To solve the differential equation \(\frac{dy}{dx} = \frac{x(2\log x + 1)}{\sin y + y \cos y}\), we will use the method of separation of variables. Here are the steps to solve the equation:
### Step 1: Separate the Variables
We can rearrange the equation to separate the variables \(y\) and \(x\):
\[
(\sin y + y \cos y) dy = x(2 \log x + 1) dx
\]
### Step 2: Integrate Both Sides
Now, we will integrate both sides:
\[
\int (\sin y + y \cos y) dy = \int x(2 \log x + 1) dx
\]
### Step 3: Solve the Left Side Integral
For the left side, we can break it down:
1. \(\int \sin y \, dy = -\cos y\)
2. For \(\int y \cos y \, dy\), we will use integration by parts:
- Let \(u = y\) and \(dv = \cos y \, dy\).

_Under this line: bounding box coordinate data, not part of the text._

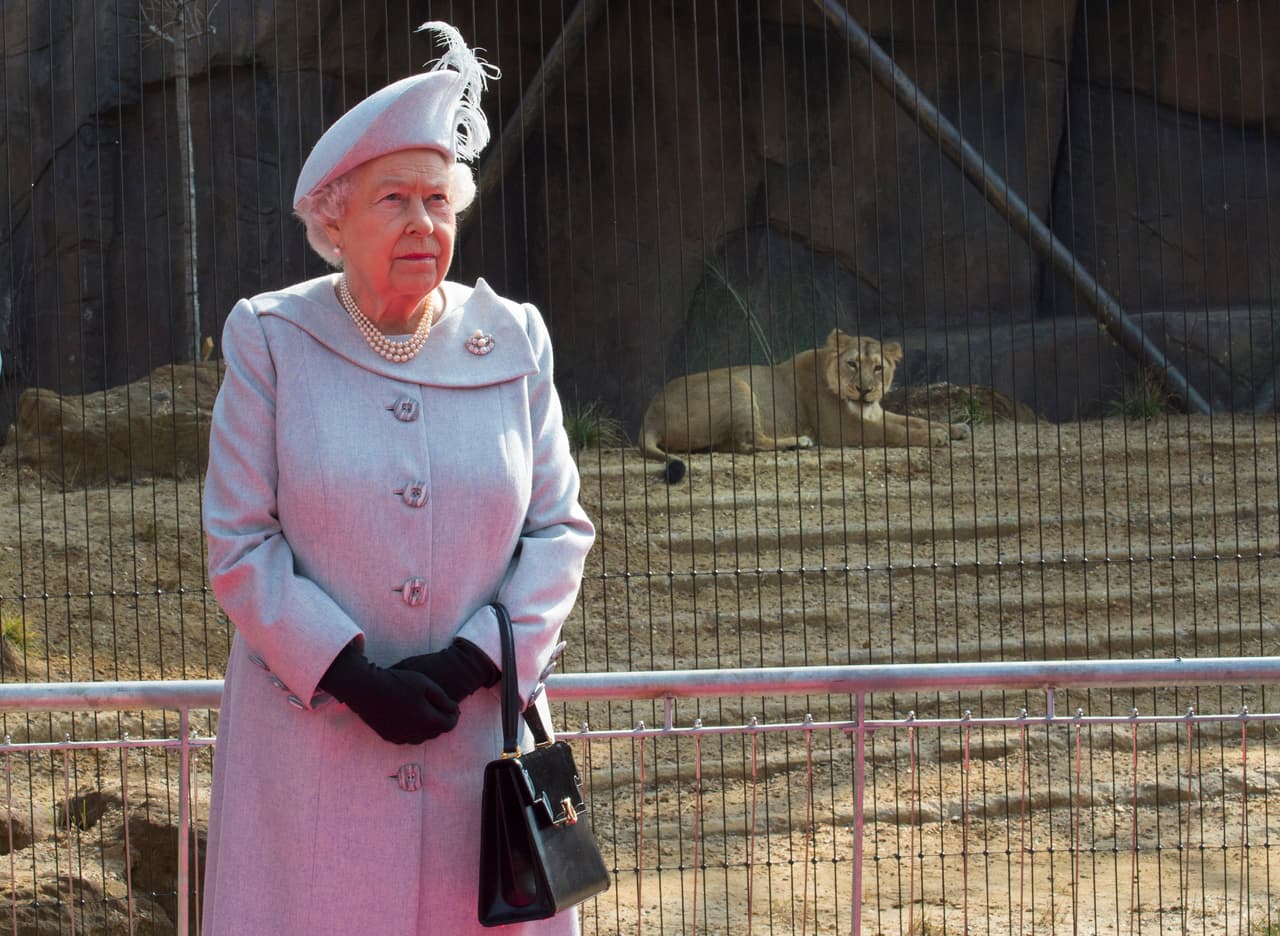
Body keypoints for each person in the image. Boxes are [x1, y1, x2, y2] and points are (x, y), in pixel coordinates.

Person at [200, 21, 595, 935]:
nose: (424, 223)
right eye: (395, 201)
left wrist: (473, 663)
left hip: (479, 763)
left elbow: (560, 531)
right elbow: (239, 540)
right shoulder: (271, 340)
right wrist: (349, 673)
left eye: (438, 200)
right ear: (334, 217)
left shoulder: (515, 340)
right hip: (314, 763)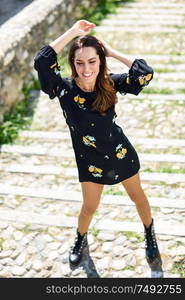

- Then \(du = dy\) and \(v = \sin y\).
- Using integration by parts: \(\int u \, dv = uv - \int v \, du\):
\[
\int y \cos y \, dy = y \sin y - \int \sin y \, dy = y \sin y + \cos y
\]
Combining these results, we have:
\[
\int (\sin y + y \cos y) dy = -\cos y + (y \sin y + \cos y) = y \sin y
\]
### Step 4: Solve the Right Side Integral
Now, we will solve the right side integral:
\[
\int x(2 \log x + 1) dx
\]
We can split this into two parts:
1. \(\int x \cdot 2 \log x \, dx\) and
2. \(\int x \, dx\).
For \(\int x \cdot 2 \log x \, dx\), we will again use integration by parts:
- Let \(u = \log x\) and \(dv = 2x \, dx\).
- Then \(du = \frac{1}{x} \, dx\) and \(v = x^2\).
Using integration by parts:
\[
\int 2x \log x \, dx = 2 \left( x^2 \log x - \int x^2 \cdot \frac{1}{x} \, dx \right) = 2 \left( x^2 \log x - \frac{x^3}{3} \right)
\]
Now, for the second part:
\[
\int x \, dx = \frac{x^2}{2}
\]
Combining these results, we have:
\[
\int x(2 \log x + 1) \, dx = 2 \left( x^2 \log x - \frac{x^3}{3} \right) + \frac{x^2}{2}
\]
### Step 5: Combine Results
Now we combine both sides:
\[
y \sin y = 2 \left( x^2 \log x - \frac{x^3}{3} \right) + \frac{x^2}{2} + C
\]
### Final Result
Thus, the solution of the differential equation is:
\[
y \sin y = 2x^2 \log x - \frac{2x^3}{3} + \frac{x^2}{2} + C
\]